Appendix 1: Information Sources and Contacts for Parks and Watersheds on the Bay Area Ridge Trail Route

Appendix 2: Transportation Agencies That Serve the Bay Area Ridge Trail Route

Index

About the Authors


Notă biografică

A Mill Valley resident and native Northern Californian, Elizabeth Byers has lived in the San Francisco Bay Area for most of her life. As a child and teenager, she explored the beautiful mountains of Carmel Valley and Big Sur near her home. Her love of the outdoors led her to study environmental planning in college and graduate school at the University of California, Berkeley. She began working in the land conservation field in the mid-1980s, for 16 years as a project manager, program director, and writer at the Trust for Public Land (TPL) and then as a consultant for many nonprofits and agencies, including the Garden Conservancy, the Bay Area Ridge Trail Council, and TPL.

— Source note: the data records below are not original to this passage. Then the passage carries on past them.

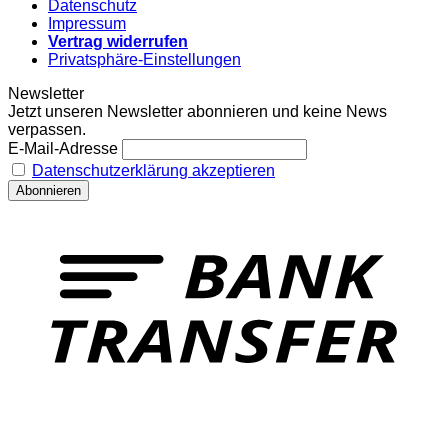
Datenschutz
Impressum
Vertrag widerrufen
Privatsphäre-Einstellungen
Newsletter
Jetzt unseren Newsletter abonnieren und keine News
verpassen.
E-Mail-Adresse
Datenschutzerklärung akzeptieren
T
o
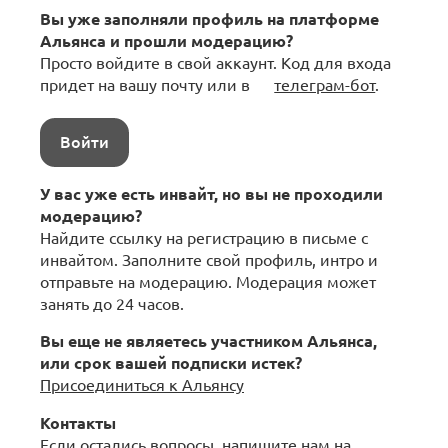
Вы уже заполняли профиль на платформе
Альянса и прошли модерацию?
Просто войдите в свой аккаунт. Код для входа
придет на вашу почту или в
телеграм-бот
.
Войти
У вас уже есть инвайт, но вы не проходили
модерацию?
Найдите ссылку на регистрацию в письме с
инвайтом. Заполните свой профиль, интро и
отправьте на модерацию. Модерация может
занять до 24 часов.
Вы еще не являетесь участником Альянса,
или срок вашей подписки истек?
Присоединиться к Альянсу
Контакты
Если остались вопросы, напишите нам на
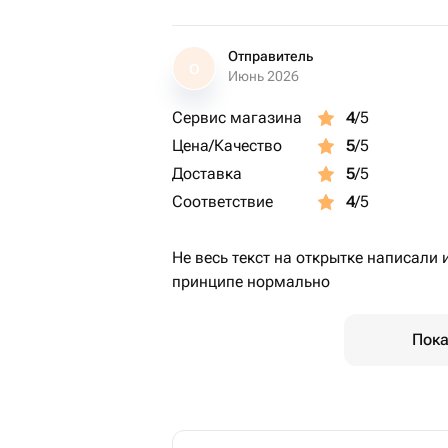
Отправитель
О
Июнь 2026
Сервис магазина
4
/5
Цена/Качество
5
/5
Доставка
5
/5
Соответствие
4
/5
Не весь текст на открытке написали 
принципе нормально
Пока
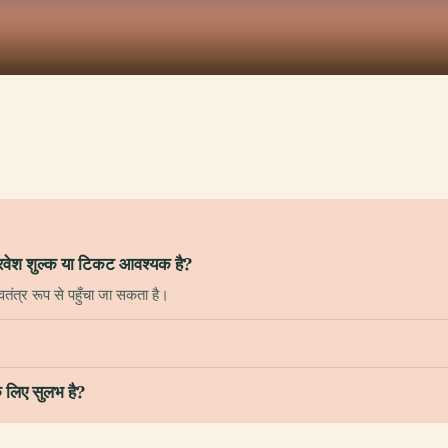
 प्रवेश शुल्क या टिकट आवश्यक है?
तंत्र रूप से पहुँचा जा सकता है।
के लिए सुलभ है?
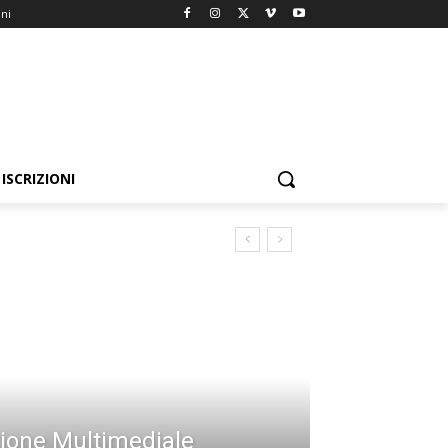
oni
ISCRIZIONI
ione Multimediale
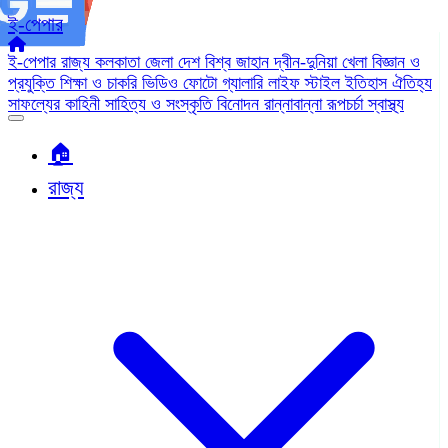
ই-পেপার
ই-পেপার
রাজ্য
কলকাতা
জেলা
দেশ
বিশ্ব জাহান
দ্বীন-দুনিয়া
খেলা
বিজ্ঞান ও
প্রযুক্তি
শিক্ষা ও চাকরি
ভিডিও
ফোটো গ্যালারি
লাইফ স্টাইল
ইতিহাস ঐতিহ্য
সাফল্যের কাহিনী
সাহিত্য ও সংস্কৃতি
বিনোদন
রান্নাবান্না
রূপচর্চা
স্বাস্থ্য
🏠︎
রাজ্য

In 1988, while at TPL, Elizabeth became one of the founding board members of the Bay Area Ridge Trail Council, and she stayed connected to the organization over the years. She coauthored the second edition of The Conservation Easement Handbook, copublished by TPL and the Land Trust Alliance in 2005, and was a photographer and project coordinator for the 2014 Golden Gate National Parks Conservancy publication Alcatraz Gardens: Remembered, Reclaimed, Reimagined. She is a mom to two children in their 20s who grew up on the lower slopes of Mount Tamalpais.

Elizabeth hiked, biked, and photographed the Ridge Trail to update this guidebook, often with family and friends, and this journey reconfirmed for her the magnificence of the Bay Area landscape.

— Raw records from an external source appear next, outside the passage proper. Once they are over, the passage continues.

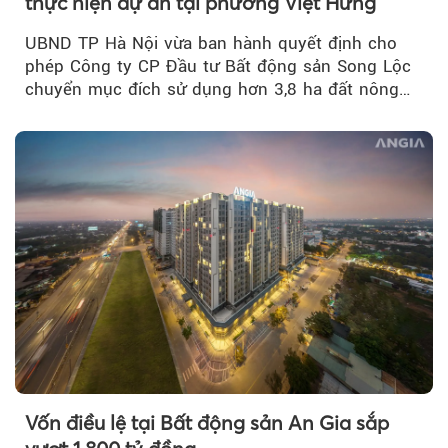
thực hiện dự án tại phường Việt Hưng
UBND TP Hà Nội vừa ban hành quyết định cho
phép Công ty CP Đầu tư Bất động sản Song Lộc
chuyển mục đích sử dụng hơn 3,8 ha đất nông
nghiệp...
Vốn điều lệ tại Bất động sản An Gia sắp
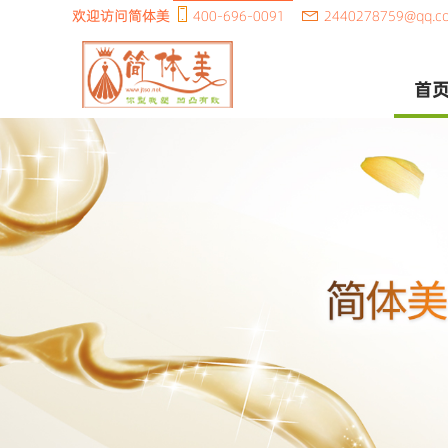
欢迎访问简体美
400-696-0091
2440278759@qq.c
首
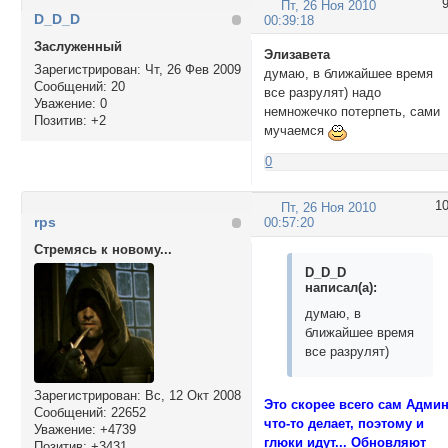
Пт, 26 Ноя 2010
D_D_D
00:39:18
Заслуженный
Элизавета
Зарегистрирован
: Чт, 26 Фев 2009
думаю, в ближайшее время
Сообщений:
20
все разрулят) надо
Уважение:
0
немножечко потерпеть, сами
Позитив:
+2
мучаемся
0
1
Пт, 26 Ноя 2010
rps
00:57:20
Стремясь к новому...
D_D_D
написал(а):
думаю, в
ближайшее время
все разрулят)
Зарегистрирован
: Вс, 12 Окт 2008
Это скорее всего сам Адми
Сообщений:
22652
что-то делает, поэтому и
Уважение:
+4739
глюки идут... Обновляют
Позитив:
+3431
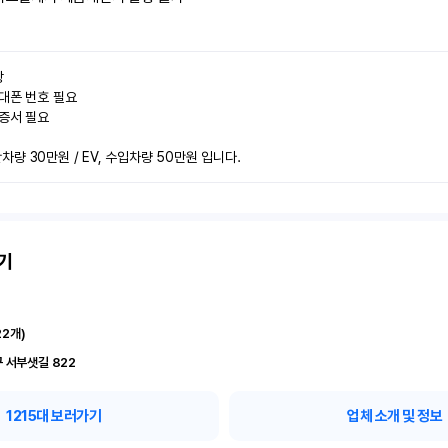


대폰 번호 필요

증서 필요

량 30만원 / EV, 수입차량 50만원 입니다.
기
22
개)
 서부샛길 822
1215
대 보러가기
업체 소개 및 정보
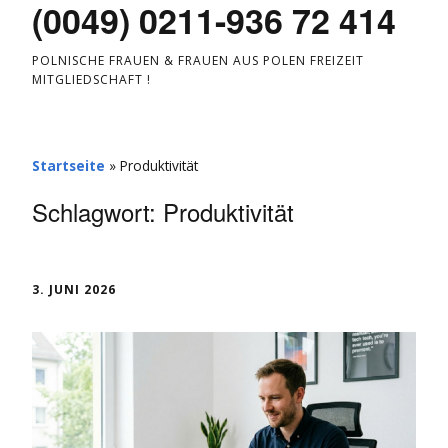
(0049) 0211-936 72 414
POLNISCHE FRAUEN & FRAUEN AUS POLEN FREIZEIT
MITGLIEDSCHAFT !
Startseite
»
Produktivität
Schlagwort:
Produktivität
3. JUNI 2026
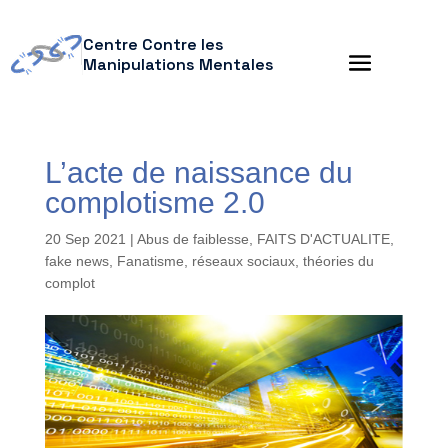
Centre Contre les
Manipulations Mentales
L’acte de naissance du
complotisme 2.0
20 Sep 2021
|
Abus de faiblesse
,
FAITS D'ACTUALITE
,
fake news
,
Fanatisme
,
réseaux sociaux
,
théories du
complot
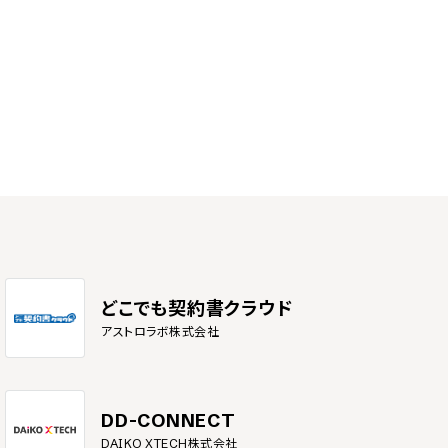
どこでも契約書クラウド
アストロラボ株式会社
DD-CONNECT
DAIKO XTECH株式会社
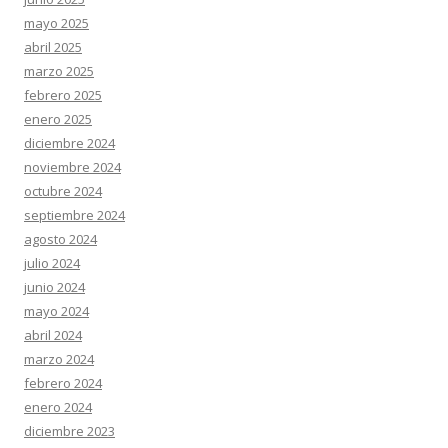
mayo 2025
abril 2025
marzo 2025
febrero 2025
enero 2025
diciembre 2024
noviembre 2024
octubre 2024
septiembre 2024
agosto 2024
julio 2024
junio 2024
mayo 2024
abril 2024
marzo 2024
febrero 2024
enero 2024
diciembre 2023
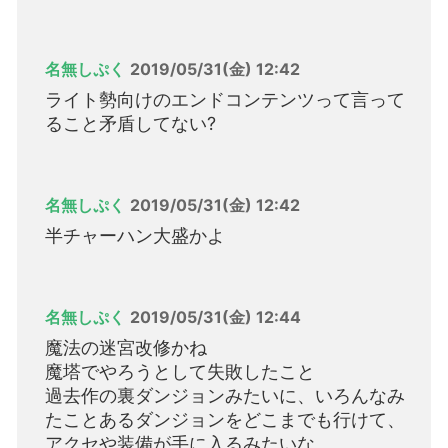
名無しぷく
2019/05/31(金) 12:42
ライト勢向けのエンドコンテンツって言って
ること矛盾してない?
名無しぷく
2019/05/31(金) 12:42
半チャーハン大盛かよ
名無しぷく
2019/05/31(金) 12:44
魔法の迷宮改修かね
魔塔でやろうとして失敗したこと
過去作の裏ダンジョンみたいに、いろんなみ
たことあるダンジョンをどこまでも行けて、
アクセや装備が手に入るみたいな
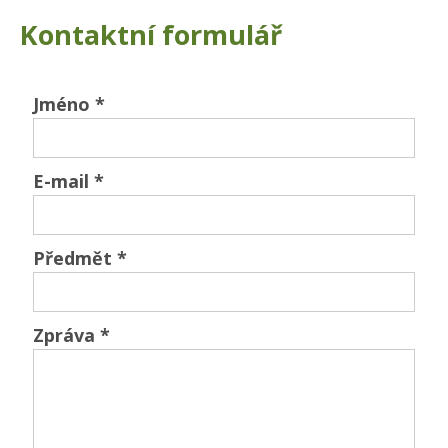
Kontaktní formulář
Jméno
*
E-mail
*
Předmět
*
Zpráva
*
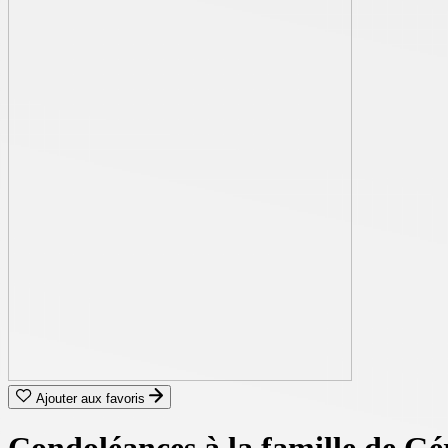
Ajouter aux favoris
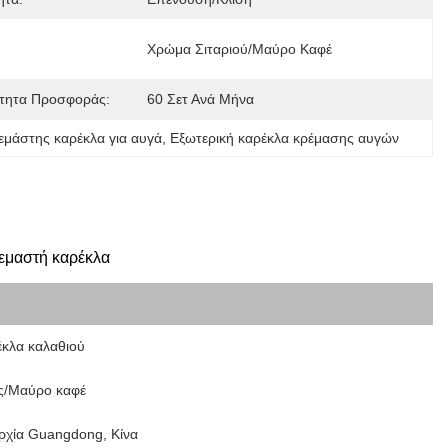
:
Χρώμα Σιταριού/Μαύρο Καφέ
τητα Προσφοράς:
60 Σετ Ανά Μήνα
εμάστης καρέκλα για αυγά
, 
Εξωτερική καρέκλα κρέμασης αυγών
ρεμαστή καρέκλα
κλα καλαθιού
ς/Μαύρο καφέ
ρχία Guangdong, Κίνα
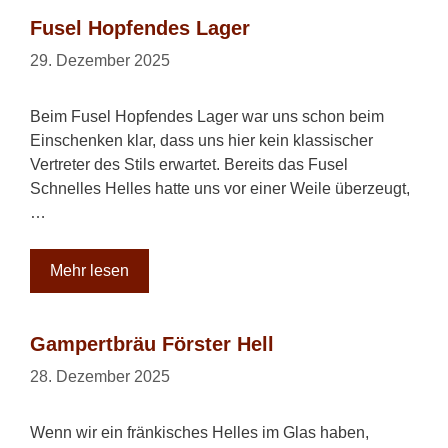
Fusel Hopfendes Lager
29. Dezember 2025
Beim Fusel Hopfendes Lager war uns schon beim
Einschenken klar, dass uns hier kein klassischer
Vertreter des Stils erwartet. Bereits das Fusel
Schnelles Helles hatte uns vor einer Weile überzeugt,
…
Mehr lesen
Gampertbräu Förster Hell
28. Dezember 2025
Wenn wir ein fränkisches Helles im Glas haben,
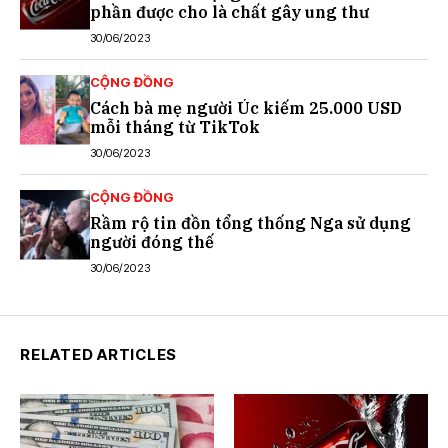
phần được cho là chất gây ung thư
30/06/2023
CỘNG ĐỒNG
Cách bà mẹ người Úc kiếm 25.000 USD
mỗi tháng từ TikTok
30/06/2023
CỘNG ĐỒNG
Rầm rộ tin đồn tổng thống Nga sử dụng
người đóng thế
30/06/2023
RELATED ARTICLES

Jean Rusmore, the author of this book's first three editions, grew up in what was once the small town of Anaheim, California, in the county that boasted orange and lemon groves as its namesake. She took her first backpacking trip at age 16, when she and a cousin ascended the slopes of Mount Wilson in the San Gabriel Mountains with some food and a jacket rolled up in a blanket. Her outdoor experience was enlarged through her husband, Ted, whom she met at the University of California, Berkeley. They skied and backpacked with their six children, and all looked forward to their annual Sierra backpacking trip.

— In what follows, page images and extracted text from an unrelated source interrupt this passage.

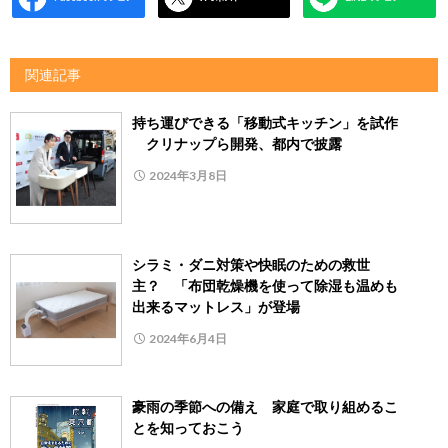
関連記事
持ち運びできる「移動式キッチン」を試作
クリナップら開発、都内で披露
2024年3月8日
シラミ・ダニ対策や快眠のための救世
主？ 「布団乾燥機を使って除湿も温めも
出来るマットレス」が登場
2024年6月4日
豪雨の季節への備え 家庭で取り組めるこ
とを知っておこう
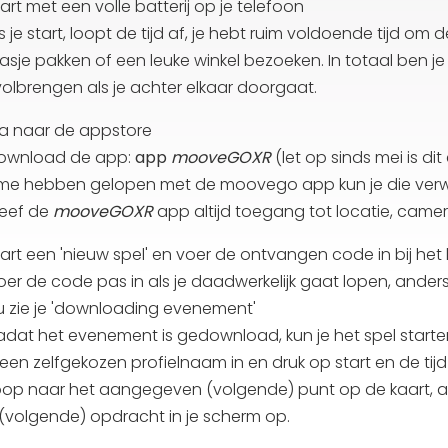
tart met een volle batterij op je telefoon
ls je start, loopt de tijd af, je hebt ruim voldoende tijd 
rasje pakken of een leuke winkel bezoeken. In totaal ben
volbrengen als je achter elkaar doorgaat.
a naar de appstore
Download de app:
app
mooveGOXR
(let op sinds mei is d
e hebben gelopen met de moovego app kun je die verw
Geef de
mooveGOXR
app altijd toegang tot locatie, came
tart een 'nieuw spel' en voer de ontvangen code in bij het 
oer de code pas in als je daadwerkelijk gaat lopen, anders
u zie je 'downloading evenement'
adat het evenement is gedownload, kun je het spel starten 
 een zelfgekozen profielnaam in en druk op start en de tijd
oop naar het aangegeven (volgende) punt op de kaart, al
(volgende) opdracht in je scherm op.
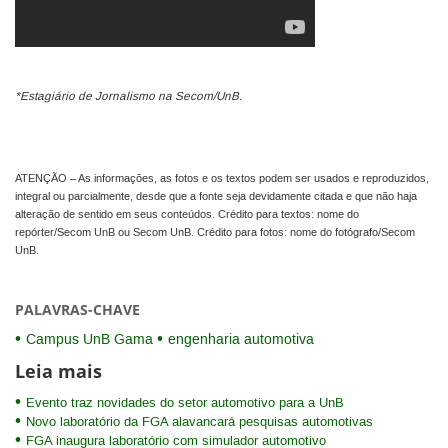
*Estagiário de Jornalismo na Secom/UnB.
ATENÇÃO – As informações, as fotos e os textos podem ser usados e reproduzidos,
integral ou parcialmente, desde que a fonte seja devidamente citada e que não haja
alteração de sentido em seus conteúdos. Crédito para textos: nome do
repórter/Secom UnB ou Secom UnB. Crédito para fotos: nome do fotógrafo/Secom
UnB.
PALAVRAS-CHAVE
Campus UnB Gama
engenharia automotiva
Leia mais
Evento traz novidades do setor automotivo para a UnB
Novo laboratório da FGA alavancará pesquisas automotivas
FGA inaugura laboratório com simulador automotivo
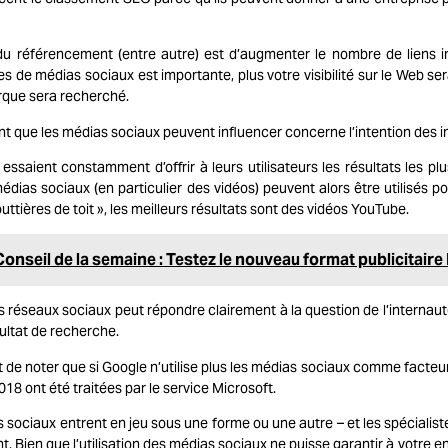
u référencement (entre autre) est d’augmenter le nombre de liens inter
s de médias sociaux est importante, plus votre visibilité sur le Web s
rque sera recherché.
ent que les médias sociaux peuvent influencer concerne l’intention des i
ssaient constamment d’offrir à leurs utilisateurs les résultats les 
édias sociaux (en particulier des vidéos) peuvent alors être utilisés 
tières de toit », les meilleurs résultats sont des vidéos YouTube.
Conseil de la semaine : Testez le nouveau format publicitaire
s réseaux sociaux peut répondre clairement à la question de l’internau
ltat de recherche.
t de noter que si Google n’utilise plus les médias sociaux comme facteur 
18 ont été traitées par le service Microsoft.
s sociaux entrent en jeu sous une forme ou une autre – et les spécialist
. Bien que l’utilisation des médias sociaux ne puisse garantir à votre e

When the Midpeninsula Regional Open Space District was established, Jean and her friend Frances Spangle decided to write a book about the new foothill preserves, Peninsula Trails, followed by South Bay Trails, both published by Wilderness Press. When the first segments of the Ridge Trail opened, they wrote pamphlets about each leg. These were later combined and published as the first edition of this book.